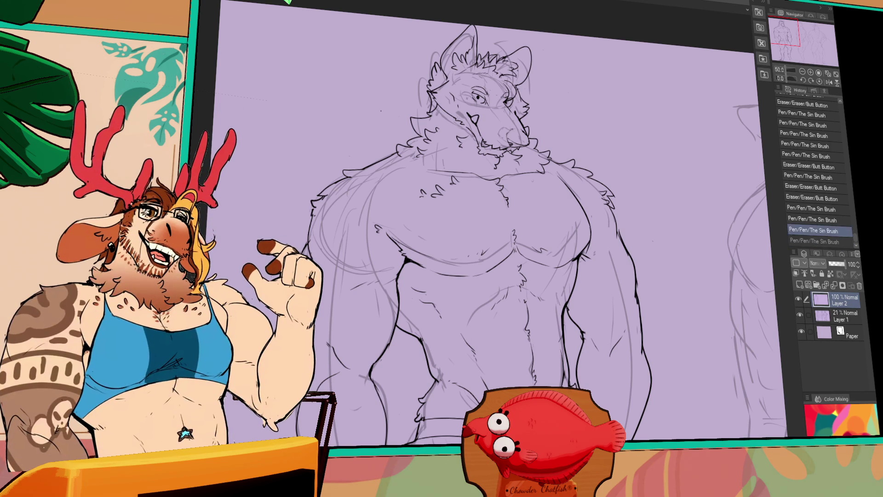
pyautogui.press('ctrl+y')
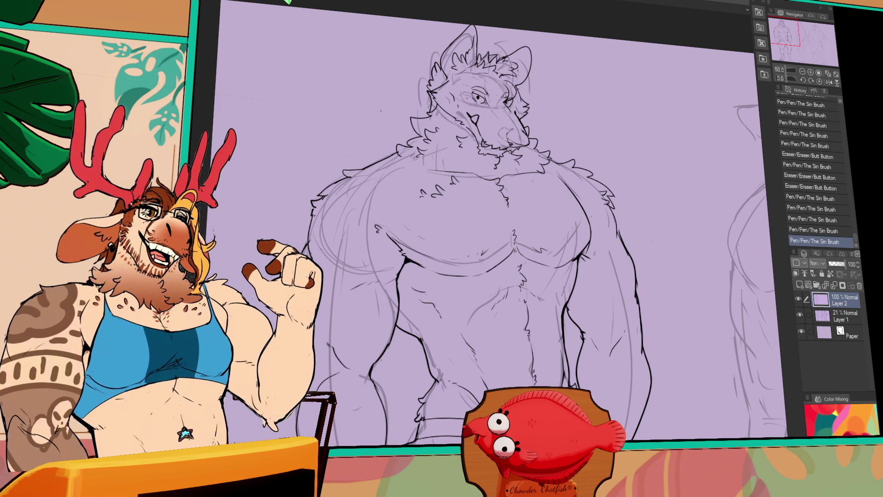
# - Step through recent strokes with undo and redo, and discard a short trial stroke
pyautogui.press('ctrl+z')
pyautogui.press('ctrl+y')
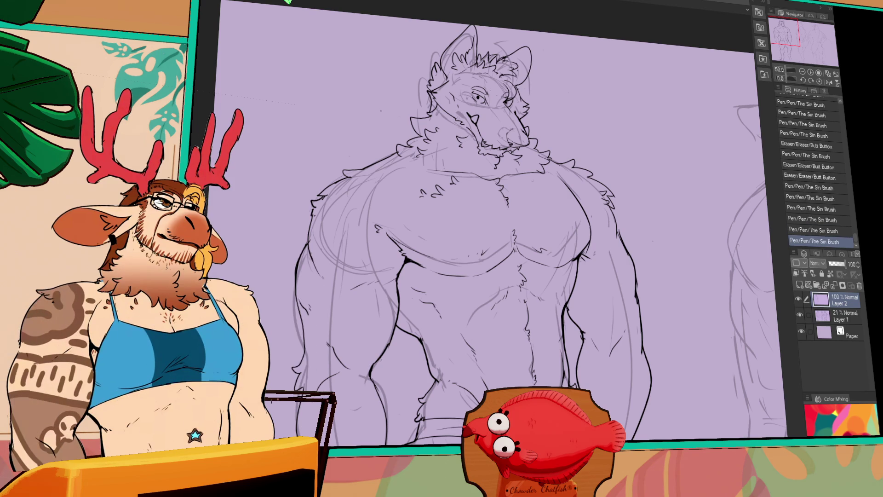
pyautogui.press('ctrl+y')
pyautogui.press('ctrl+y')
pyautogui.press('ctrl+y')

________________

Write out the entries above word for word. Do not include the pictures.

* Answer box *
pyautogui.press('ctrl+y')
# - Step through recent strokes with undo and redo, and discard a short trial stroke
pyautogui.press('ctrl+z')
pyautogui.press('ctrl+y')
pyautogui.press('ctrl+y')
pyautogui.press('ctrl+y')
pyautogui.press('ctrl+y')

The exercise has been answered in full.